*DIRECTIONS:*
Reproduce all of the items below word for word, leaving out the pictures.

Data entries
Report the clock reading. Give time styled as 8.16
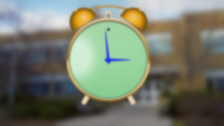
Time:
2.59
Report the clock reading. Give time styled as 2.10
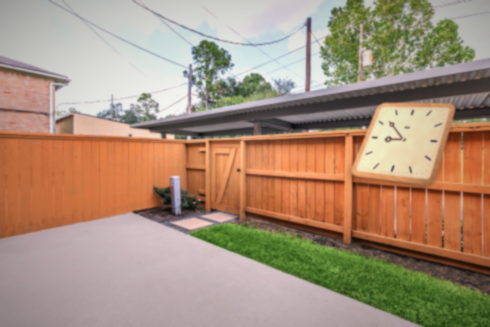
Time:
8.52
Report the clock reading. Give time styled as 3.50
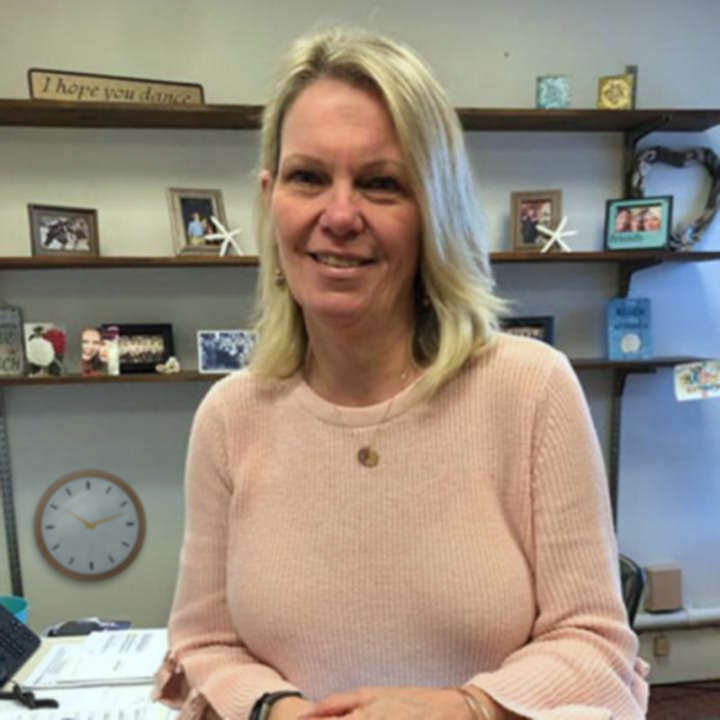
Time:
10.12
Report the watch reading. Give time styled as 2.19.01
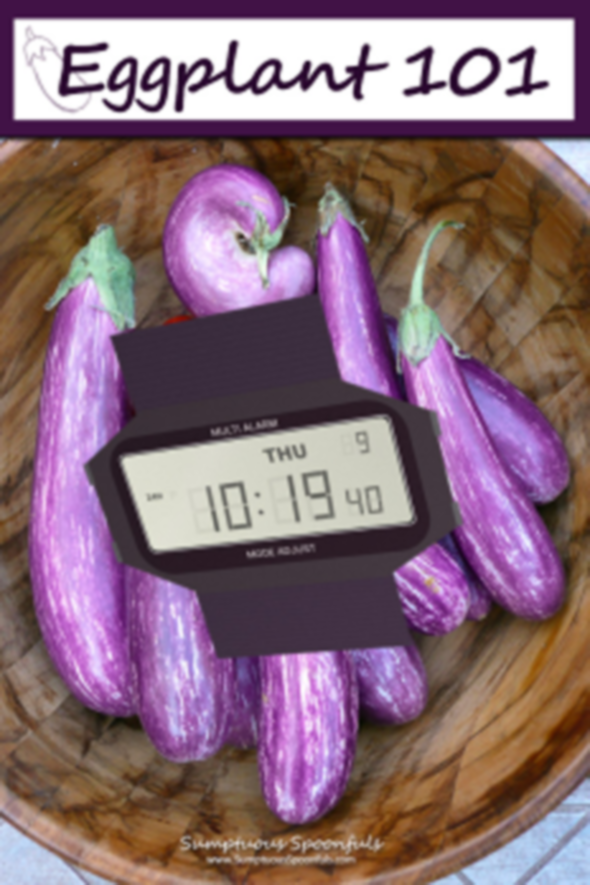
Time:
10.19.40
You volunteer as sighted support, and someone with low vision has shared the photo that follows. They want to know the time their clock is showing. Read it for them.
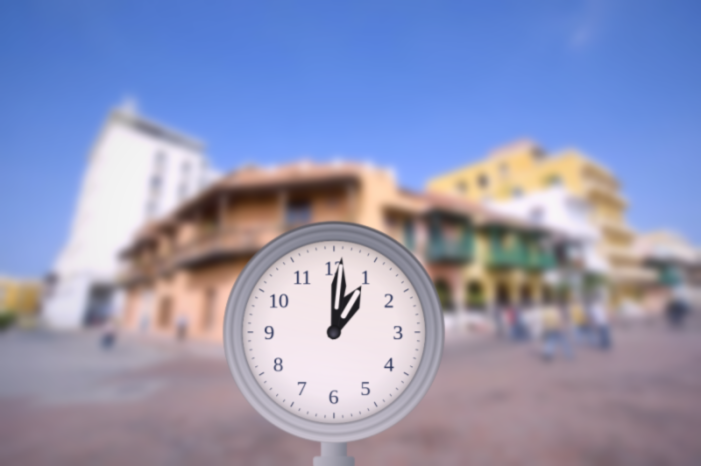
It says 1:01
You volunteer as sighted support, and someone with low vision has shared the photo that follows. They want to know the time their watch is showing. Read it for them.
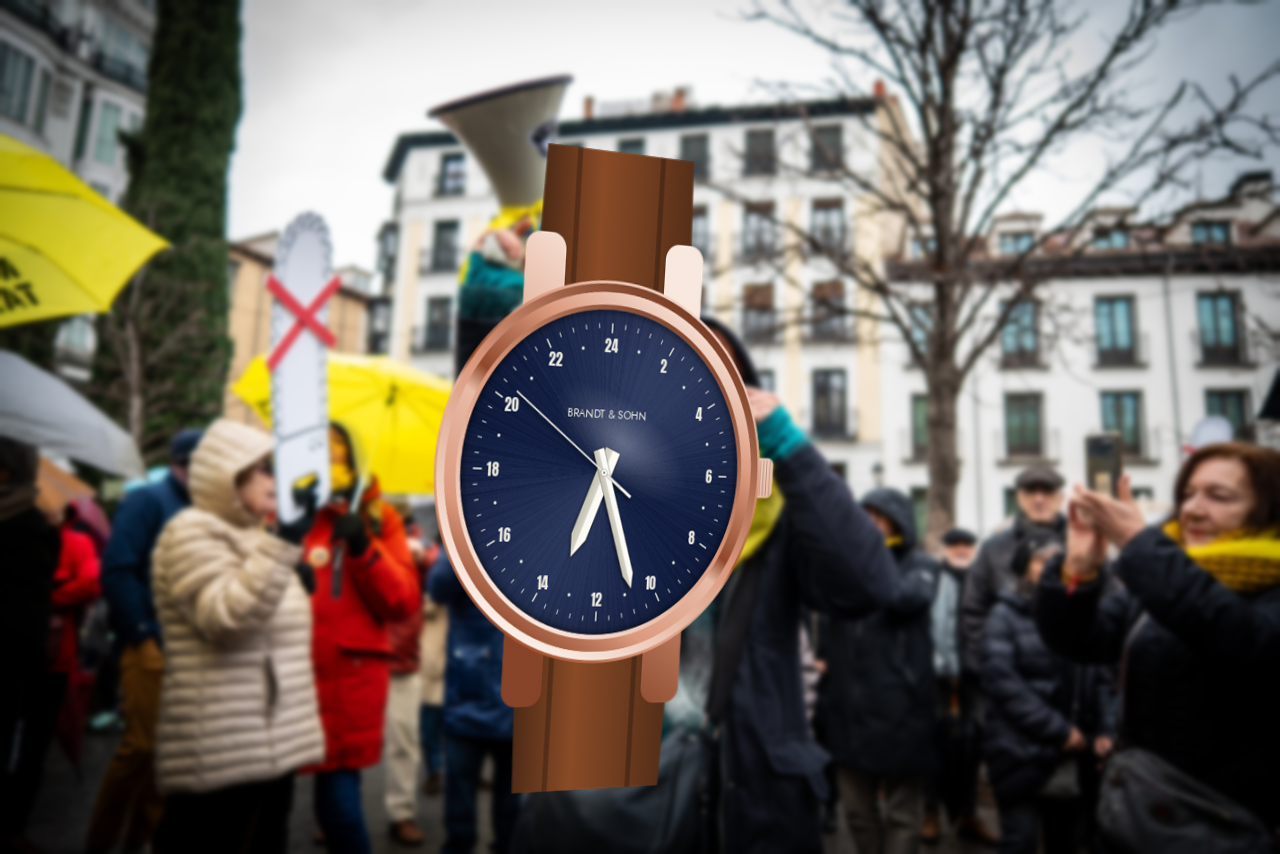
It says 13:26:51
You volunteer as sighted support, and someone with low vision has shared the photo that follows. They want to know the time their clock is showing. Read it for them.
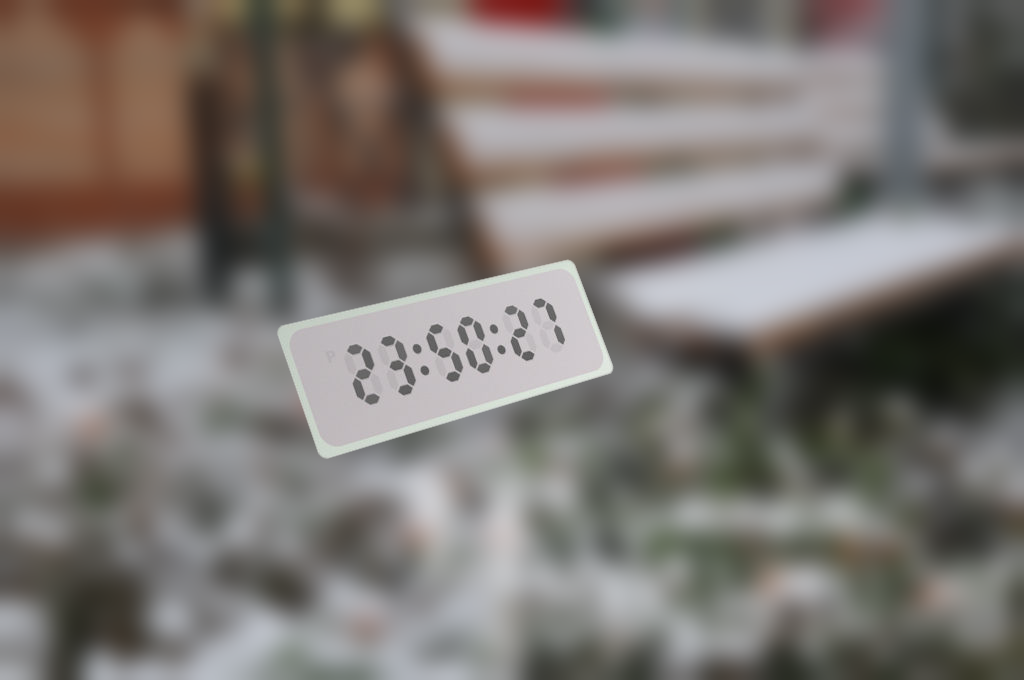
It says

*ANSWER:*
Report the clock reading. Give time styled as 8.16
Time:
2.59
Report the clock reading. Give time styled as 2.10
Time:
8.52
Report the clock reading. Give time styled as 3.50
Time:
10.12
Report the watch reading. Give time styled as 2.19.01
Time:
10.19.40
You volunteer as sighted support, and someone with low vision has shared the photo that follows. They want to know the time their clock is showing. Read it for them.
It says 1:01
You volunteer as sighted support, and someone with low vision has shared the photo that follows. They want to know the time their watch is showing. Read it for them.
It says 13:26:51
You volunteer as sighted support, and someone with low vision has shared the photo that follows. They want to know the time their clock is showing. Read it for them.
It says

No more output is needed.